Topic on Talk:Offline content generator/Architecture

A few questions

3

Cscott (talkcontribs)

Are we planning to do both spidering and rendering in one job? It might be useful to split these into separate job queues?
Since image resource downloading seems to be the most resource-intensive task, and images don't change nearly as often as job text, should there be additional (on-disk?) caching inserted here? Or are we just sharing the image caches of the general web front end? (In theory we could cache the complete spider bundle, and use that to save time fetching resources when we just need to update (eg) article text.)
Progress update message formats?
Should the completed output file (PDF, etc) be added to the Redis Job info? I'm not quite sure how that works.

Mwalker (WMF) (talkcontribs)

We agreed in this mornings standup that we should explicitly split spidering and rendering into two jobs. The spider will then inject a job into a 'pending render' queue with a URL to it's endpoint for the 'post_zip' command.

The idea of a lookaside image cache has merit; but let's not do that right now. Implement it later if we need it (which should be easier as we have a separate spider/render workflow)
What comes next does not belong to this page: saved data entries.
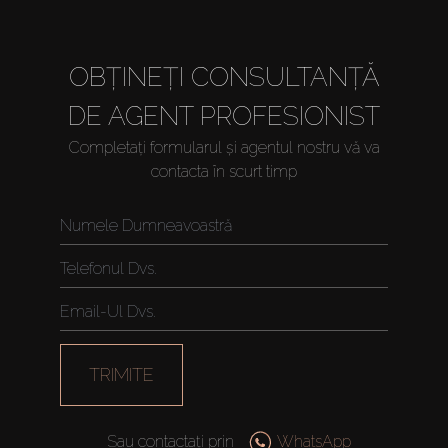
OBȚINEȚI CONSULTANȚĂ
DE AGENT PROFESIONIST
Completați formularul și agentul nostru vă va
contacta în scurt timp
TRIMITE
Sau contactați prin
WhatsApp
Progress update messages; haven't looked into it too much. It'll have to be very similar to the old format which I haven't yet looked at closely.

I would argue against putting large things in Redis; it wasn't really designed for large binary objects. The current plan of hosting them on disk; or in varnish seems to be workable.

Anomie (talkcontribs)

The disadvantage of a lookaside image cache is that then we have to deal with cache invalidation, which can be a pain.